Start of Records shown

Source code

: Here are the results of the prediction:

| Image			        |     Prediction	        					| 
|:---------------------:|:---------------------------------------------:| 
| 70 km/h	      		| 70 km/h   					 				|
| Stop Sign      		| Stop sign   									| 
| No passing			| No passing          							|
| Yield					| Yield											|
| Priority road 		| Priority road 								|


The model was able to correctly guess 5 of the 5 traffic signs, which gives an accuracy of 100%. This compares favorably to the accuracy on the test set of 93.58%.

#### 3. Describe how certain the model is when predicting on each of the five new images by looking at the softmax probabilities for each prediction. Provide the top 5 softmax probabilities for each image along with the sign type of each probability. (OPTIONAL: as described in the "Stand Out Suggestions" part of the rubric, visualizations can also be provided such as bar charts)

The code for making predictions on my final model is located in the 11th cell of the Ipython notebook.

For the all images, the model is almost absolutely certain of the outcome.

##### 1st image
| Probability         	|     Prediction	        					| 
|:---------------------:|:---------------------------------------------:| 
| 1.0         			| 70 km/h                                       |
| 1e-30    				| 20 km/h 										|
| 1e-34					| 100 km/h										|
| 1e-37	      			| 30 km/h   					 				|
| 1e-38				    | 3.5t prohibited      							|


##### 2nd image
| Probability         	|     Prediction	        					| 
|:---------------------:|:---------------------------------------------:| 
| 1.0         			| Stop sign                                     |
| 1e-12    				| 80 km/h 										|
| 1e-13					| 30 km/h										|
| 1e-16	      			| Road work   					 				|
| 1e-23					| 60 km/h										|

End of Records shown

_Problem details:_
Transcribe the entries exactly, and make each line match the original.

_Exercise result:_
Source code

: Here are the results of the prediction:

| Image			        |     Prediction	        					| 
|:---------------------:|:---------------------------------------------:| 
| 70 km/h	      		| 70 km/h   					 				|
| Stop Sign      		| Stop sign   									| 
| No passing			| No passing          							|
| Yield					| Yield											|
| Priority road 		| Priority road 								|


The model was able to correctly guess 5 of the 5 traffic signs, which gives an accuracy of 100%. This compares favorably to the accuracy on the test set of 93.58%.

#### 3. Describe how certain the model is when predicting on each of the five new images by looking at the softmax probabilities for each prediction. Provide the top 5 softmax probabilities for each image along with the sign type of each probability. (OPTIONAL: as described in the "Stand Out Suggestions" part of the rubric, visualizations can also be provided such as bar charts)

The code for making predictions on my final model is located in the 11th cell of the Ipython notebook.

For the all images, the model is almost absolutely certain of the outcome.

##### 1st image
| Probability         	|     Prediction	        					| 
|:---------------------:|:---------------------------------------------:| 
| 1.0         			| 70 km/h                                       |
| 1e-30    				| 20 km/h 										|
| 1e-34					| 100 km/h										|
| 1e-37	      			| 30 km/h   					 				|
| 1e-38				    | 3.5t prohibited      							|


##### 2nd image
| Probability         	|     Prediction	        					| 
|:---------------------:|:---------------------------------------------:| 
| 1.0         			| Stop sign                                     |
| 1e-12    				| 80 km/h 										|
| 1e-13					| 30 km/h										|
| 1e-16	      			| Road work   					 				|
| 1e-23					| 60 km/h										|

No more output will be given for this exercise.